Aim of the exercise >>
Give back the listing below line for line, with no change to any character or line break.

Material for this task >>
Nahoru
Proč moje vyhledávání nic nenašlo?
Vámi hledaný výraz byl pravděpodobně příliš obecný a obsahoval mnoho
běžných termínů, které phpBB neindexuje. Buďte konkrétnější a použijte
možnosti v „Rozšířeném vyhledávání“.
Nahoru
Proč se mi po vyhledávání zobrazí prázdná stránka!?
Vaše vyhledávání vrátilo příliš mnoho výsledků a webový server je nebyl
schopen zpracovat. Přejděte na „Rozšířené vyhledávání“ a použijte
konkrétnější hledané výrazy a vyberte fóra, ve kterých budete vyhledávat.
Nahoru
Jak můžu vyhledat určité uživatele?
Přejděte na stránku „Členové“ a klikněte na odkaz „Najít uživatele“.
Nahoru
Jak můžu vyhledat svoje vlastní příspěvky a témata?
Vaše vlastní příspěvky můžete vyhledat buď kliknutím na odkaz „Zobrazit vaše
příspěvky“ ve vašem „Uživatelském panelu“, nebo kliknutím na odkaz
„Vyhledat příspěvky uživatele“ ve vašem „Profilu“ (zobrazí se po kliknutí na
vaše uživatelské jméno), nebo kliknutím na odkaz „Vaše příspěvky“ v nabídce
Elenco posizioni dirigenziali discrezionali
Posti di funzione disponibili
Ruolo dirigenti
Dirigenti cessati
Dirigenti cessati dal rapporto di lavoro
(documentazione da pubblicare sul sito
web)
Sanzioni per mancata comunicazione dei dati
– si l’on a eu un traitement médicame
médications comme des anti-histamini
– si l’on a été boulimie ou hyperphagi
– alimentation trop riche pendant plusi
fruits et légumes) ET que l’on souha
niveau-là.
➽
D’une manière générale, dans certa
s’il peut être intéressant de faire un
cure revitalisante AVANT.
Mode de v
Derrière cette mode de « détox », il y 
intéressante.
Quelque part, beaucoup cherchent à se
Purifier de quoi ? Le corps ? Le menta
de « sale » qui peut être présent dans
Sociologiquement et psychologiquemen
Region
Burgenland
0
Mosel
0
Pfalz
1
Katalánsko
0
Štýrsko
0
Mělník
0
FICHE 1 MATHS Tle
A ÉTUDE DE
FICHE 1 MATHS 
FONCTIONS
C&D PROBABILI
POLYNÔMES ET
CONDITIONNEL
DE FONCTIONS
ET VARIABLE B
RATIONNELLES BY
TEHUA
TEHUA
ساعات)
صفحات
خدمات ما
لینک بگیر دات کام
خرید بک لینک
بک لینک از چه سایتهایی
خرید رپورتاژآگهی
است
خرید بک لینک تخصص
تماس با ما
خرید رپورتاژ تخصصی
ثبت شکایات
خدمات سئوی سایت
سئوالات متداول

Task output >>
Nahoru
Proč moje vyhledávání nic nenašlo?
Vámi hledaný výraz byl pravděpodobně příliš obecný a obsahoval mnoho
běžných termínů, které phpBB neindexuje. Buďte konkrétnější a použijte
možnosti v „Rozšířeném vyhledávání“.
Nahoru
Proč se mi po vyhledávání zobrazí prázdná stránka!?
Vaše vyhledávání vrátilo příliš mnoho výsledků a webový server je nebyl
schopen zpracovat. Přejděte na „Rozšířené vyhledávání“ a použijte
konkrétnější hledané výrazy a vyberte fóra, ve kterých budete vyhledávat.
Nahoru
Jak můžu vyhledat určité uživatele?
Přejděte na stránku „Členové“ a klikněte na odkaz „Najít uživatele“.
Nahoru
Jak můžu vyhledat svoje vlastní příspěvky a témata?
Vaše vlastní příspěvky můžete vyhledat buď kliknutím na odkaz „Zobrazit vaše
příspěvky“ ve vašem „Uživatelském panelu“, nebo kliknutím na odkaz
„Vyhledat příspěvky uživatele“ ve vašem „Profilu“ (zobrazí se po kliknutí na
vaše uživatelské jméno), nebo kliknutím na odkaz „Vaše příspěvky“ v nabídce
Elenco posizioni dirigenziali discrezionali
Posti di funzione disponibili
Ruolo dirigenti
Dirigenti cessati
Dirigenti cessati dal rapporto di lavoro
(documentazione da pubblicare sul sito
web)
Sanzioni per mancata comunicazione dei dati
– si l’on a eu un traitement médicame
médications comme des anti-histamini
– si l’on a été boulimie ou hyperphagi
– alimentation trop riche pendant plusi
fruits et légumes) ET que l’on souha
niveau-là.
➽
D’une manière générale, dans certa
s’il peut être intéressant de faire un
cure revitalisante AVANT.
Mode de v
Derrière cette mode de « détox », il y 
intéressante.
Quelque part, beaucoup cherchent à se
Purifier de quoi ? Le corps ? Le menta
de « sale » qui peut être présent dans
Sociologiquement et psychologiquemen
Region
Burgenland
0
Mosel
0
Pfalz
1
Katalánsko
0
Štýrsko
0
Mělník
0
FICHE 1 MATHS Tle
A ÉTUDE DE
FICHE 1 MATHS 
FONCTIONS
C&D PROBABILI
POLYNÔMES ET
CONDITIONNEL
DE FONCTIONS
ET VARIABLE B
RATIONNELLES BY
TEHUA
TEHUA
ساعات)
صفحات
خدمات ما
لینک بگیر دات کام
خرید بک لینک
بک لینک از چه سایتهایی
خرید رپورتاژآگهی
است
خرید بک لینک تخصص
تماس با ما
خرید رپورتاژ تخصصی
ثبت شکایات
خدمات سئوی سایت
سئوالات متداول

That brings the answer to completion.